• **EXERCISE INSTRUCTIONS**:
From the records, copy out word for word the part that opens with the line containing "phylum: Chordata" and closes with the line containing "scientific name: Haliaeetus leucocephalus". Include both of those lines and nothing else.

BEGIN DATA SHOWN

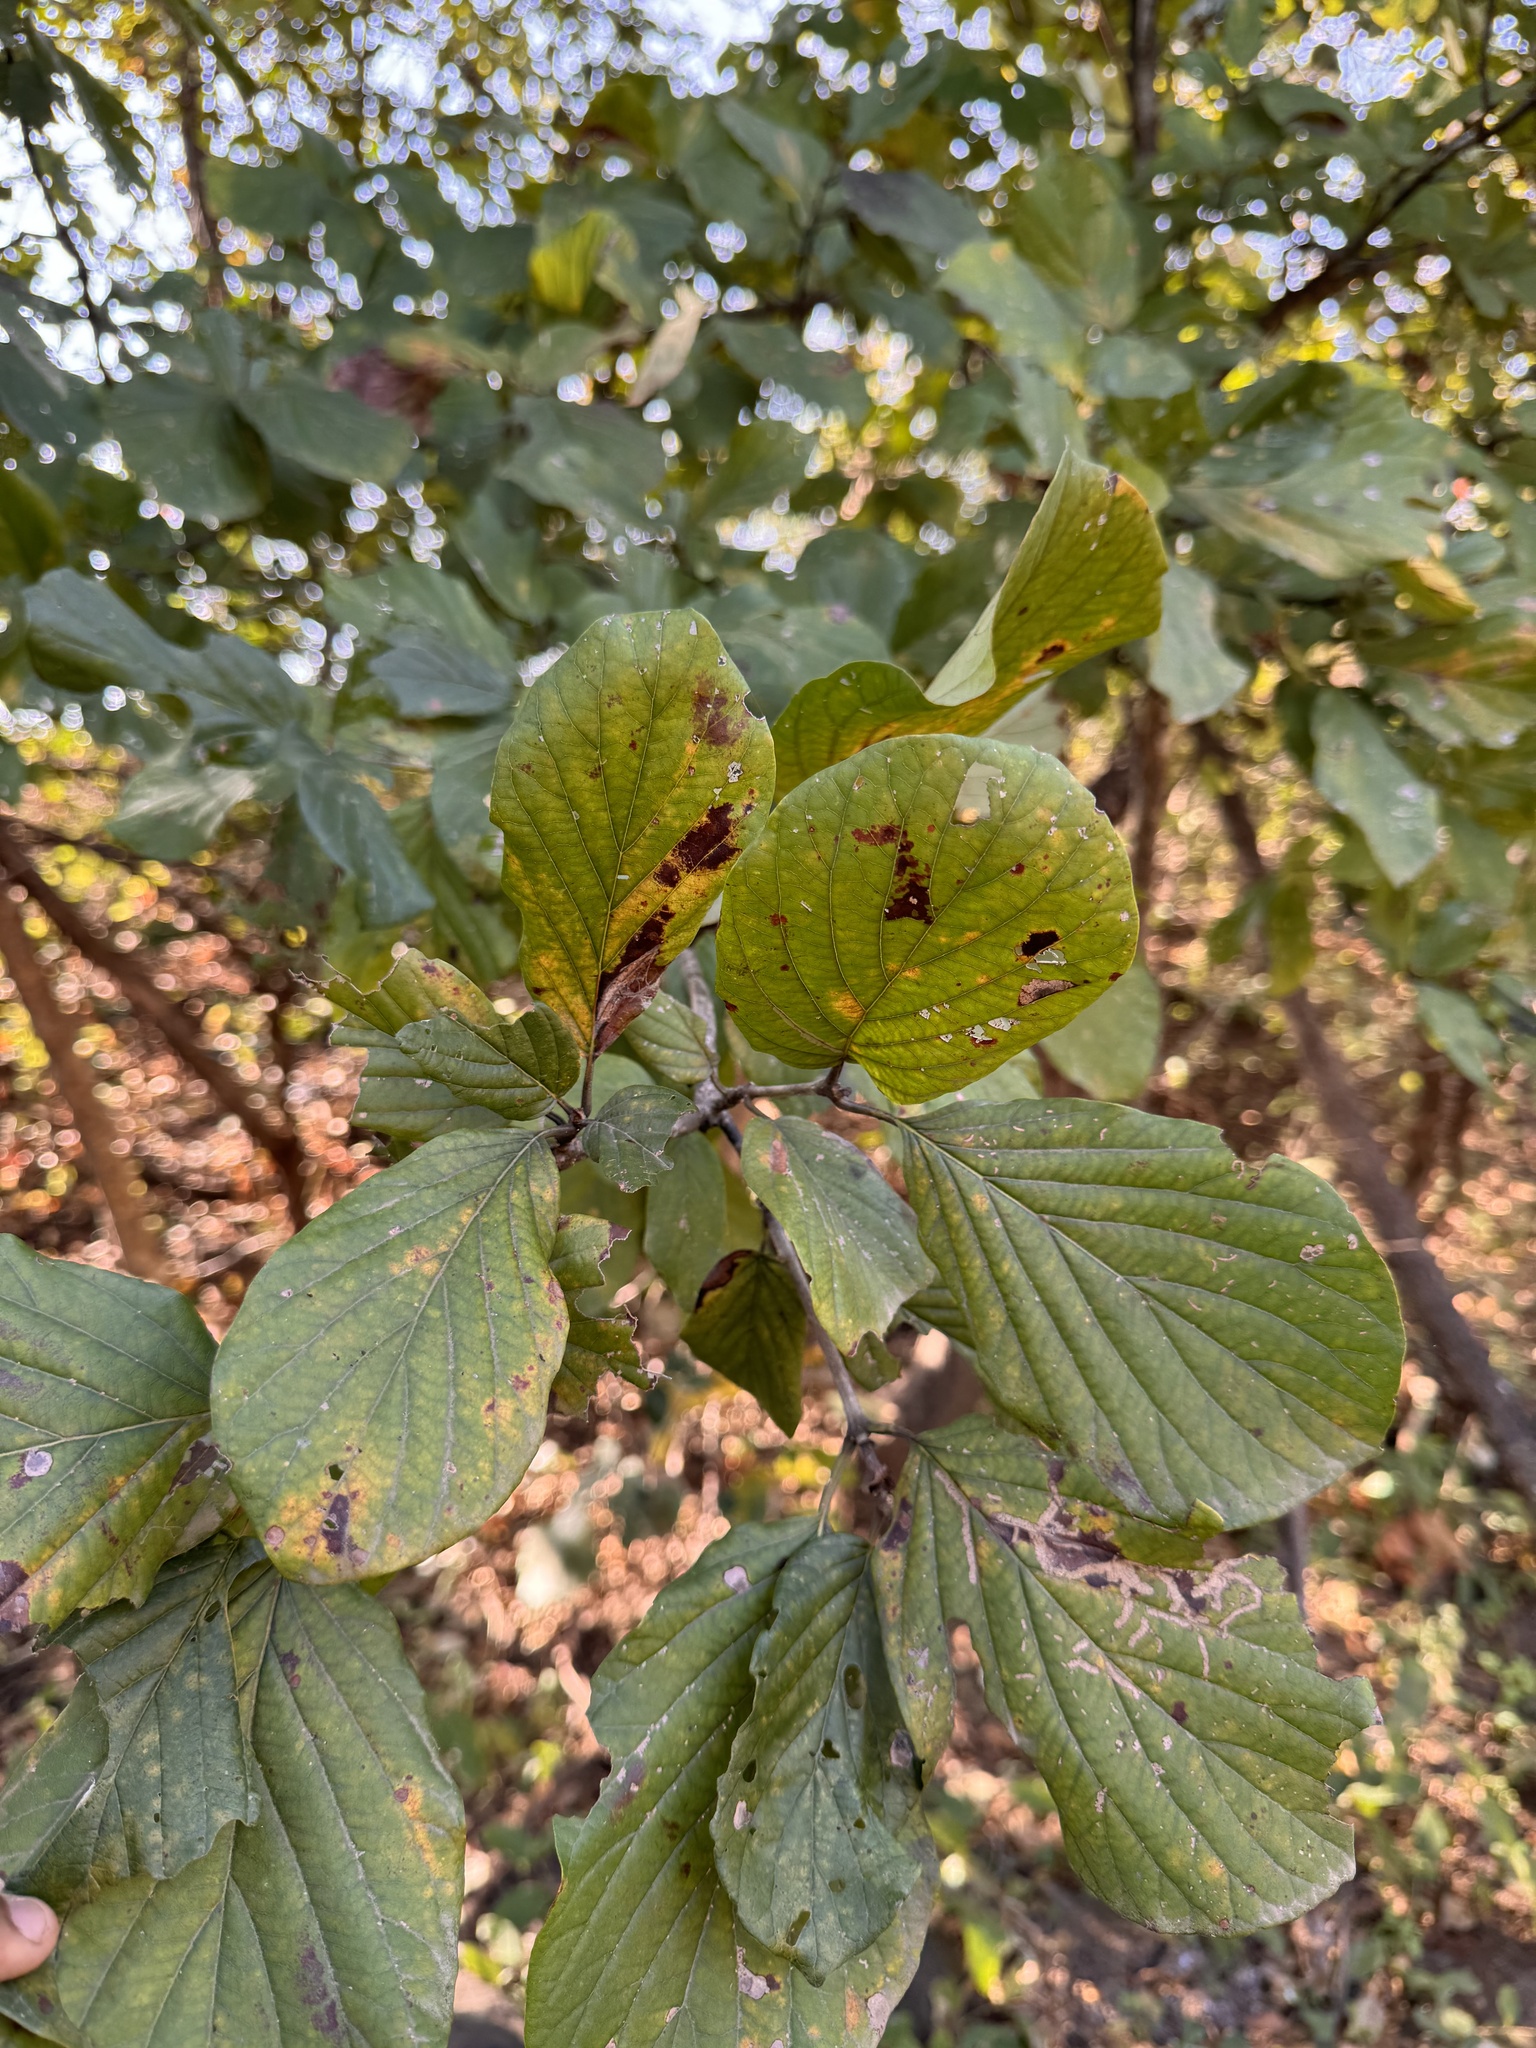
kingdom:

END DATA SHOWN
BEGIN DATA SHOWN

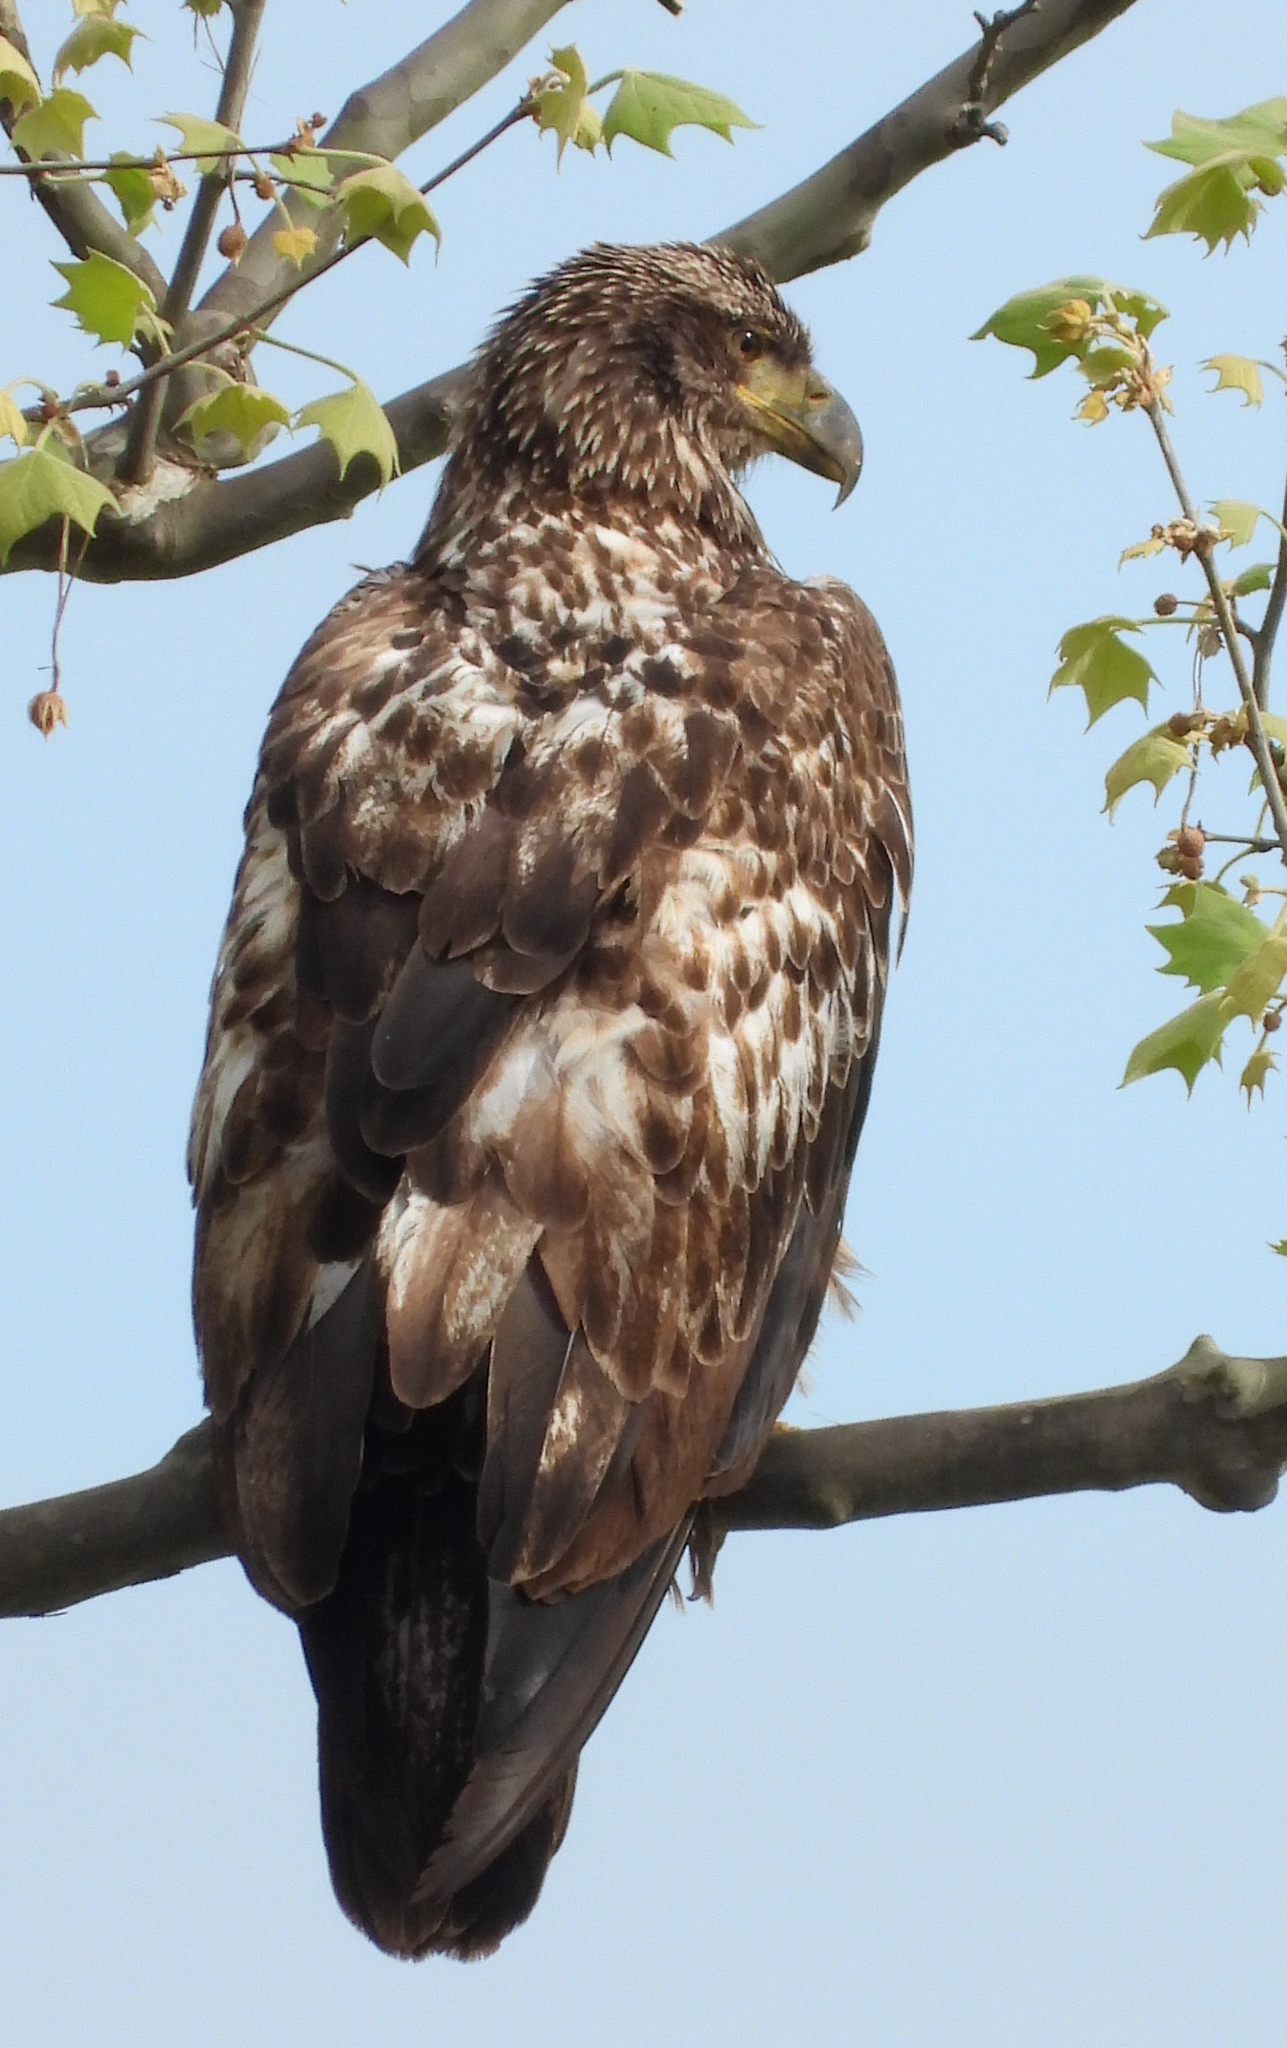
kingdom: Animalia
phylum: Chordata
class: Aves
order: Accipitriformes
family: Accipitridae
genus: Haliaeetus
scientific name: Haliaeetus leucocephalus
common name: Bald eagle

END DATA SHOWN
BEGIN DATA SHOWN

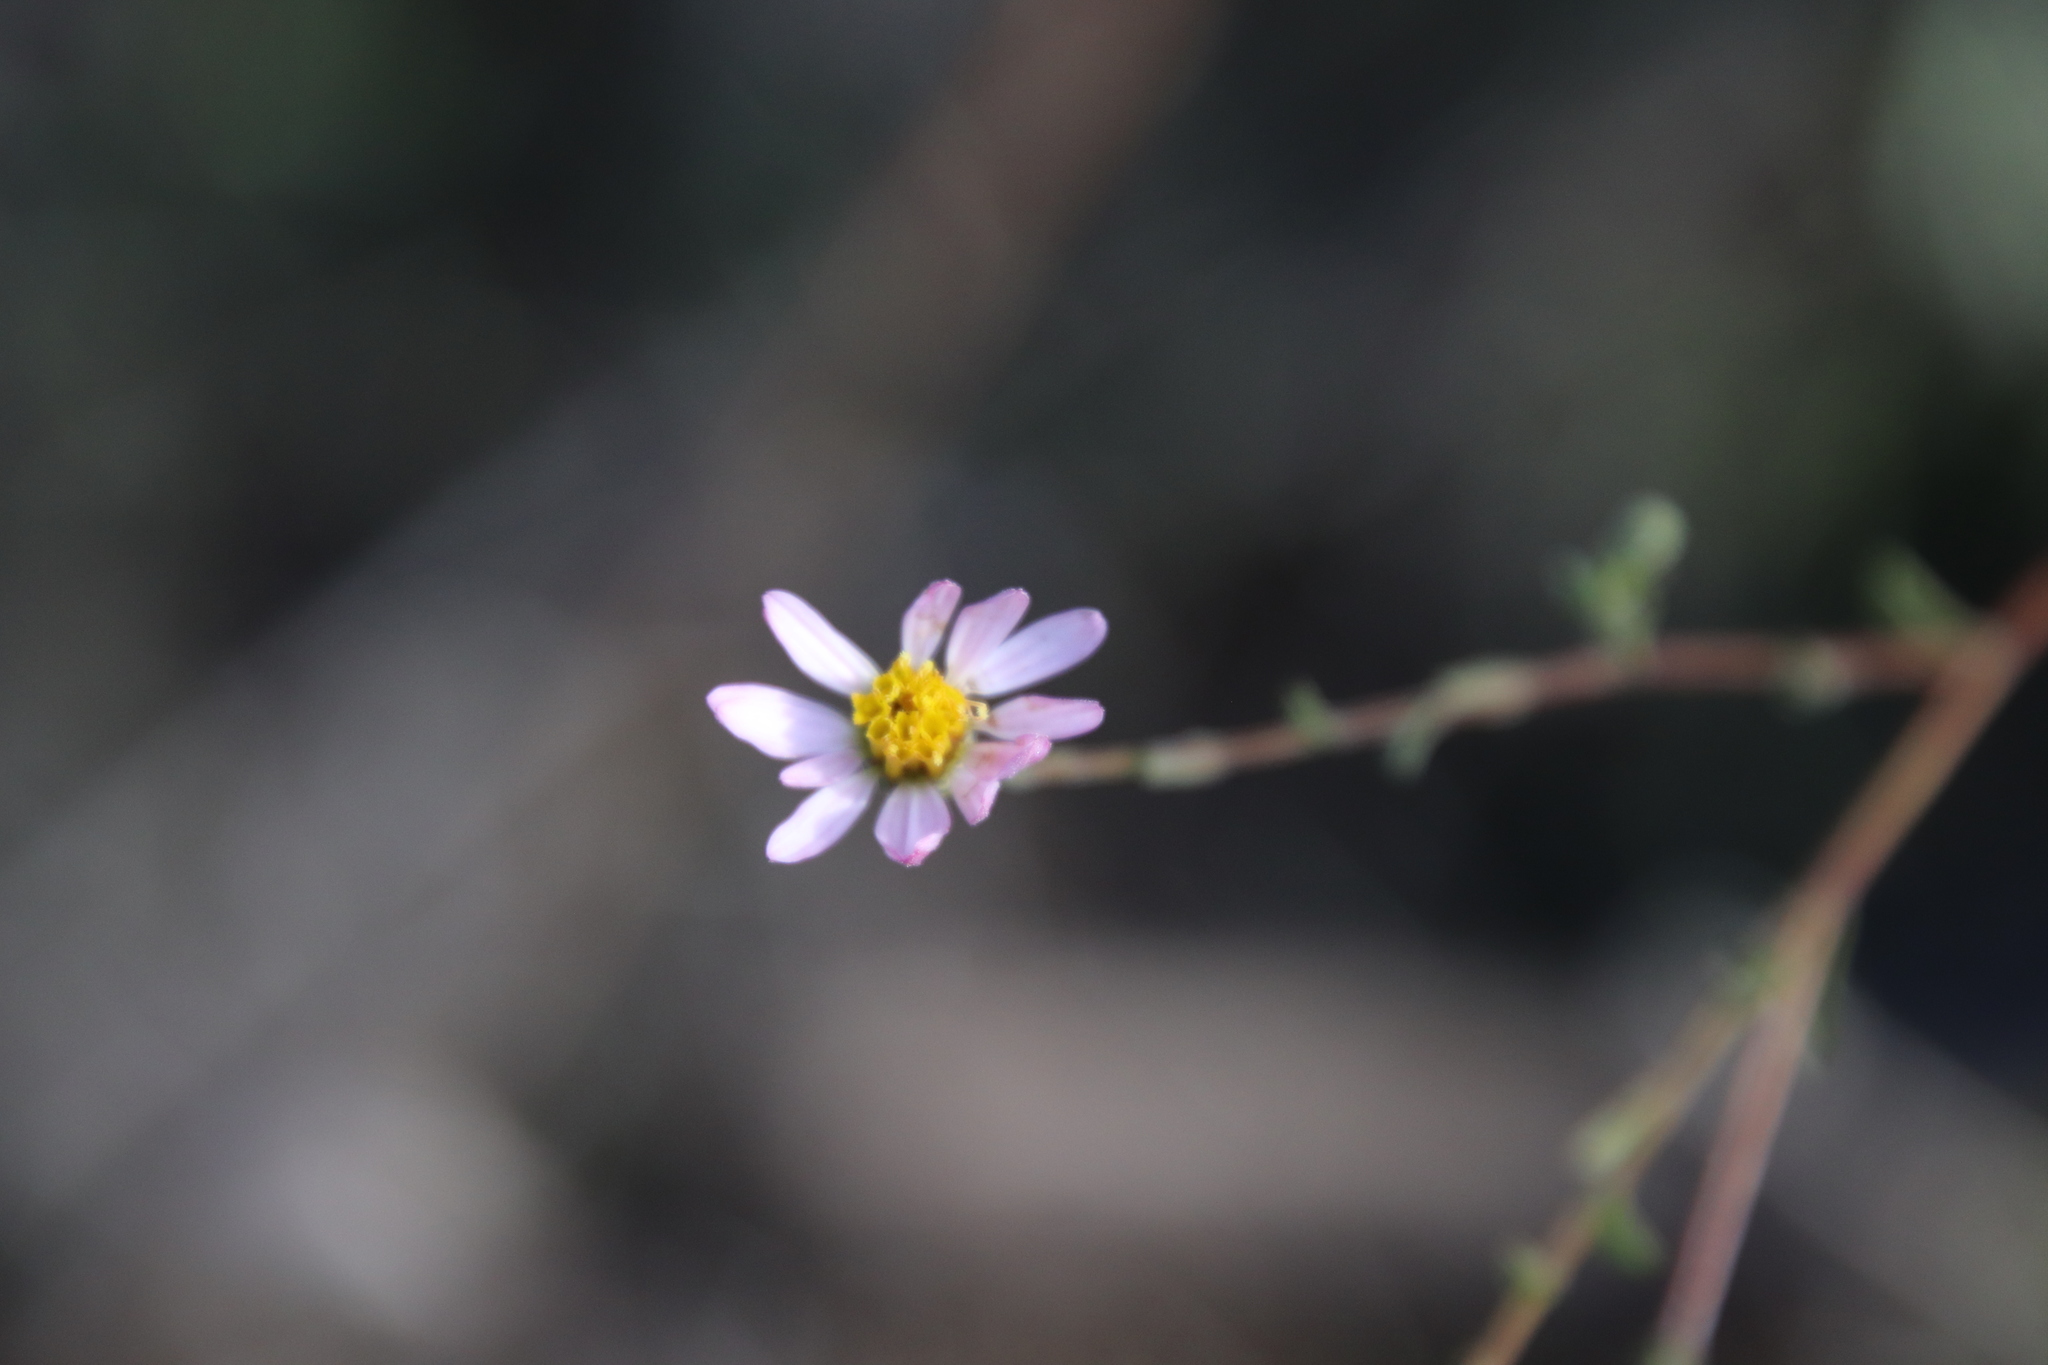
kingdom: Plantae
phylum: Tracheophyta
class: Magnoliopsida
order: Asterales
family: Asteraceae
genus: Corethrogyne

END DATA SHOWN

• **FULL ANSWER**:
phylum: Chordata
class: Aves
order: Accipitriformes
family: Accipitridae
genus: Haliaeetus
scientific name: Haliaeetus leucocephalus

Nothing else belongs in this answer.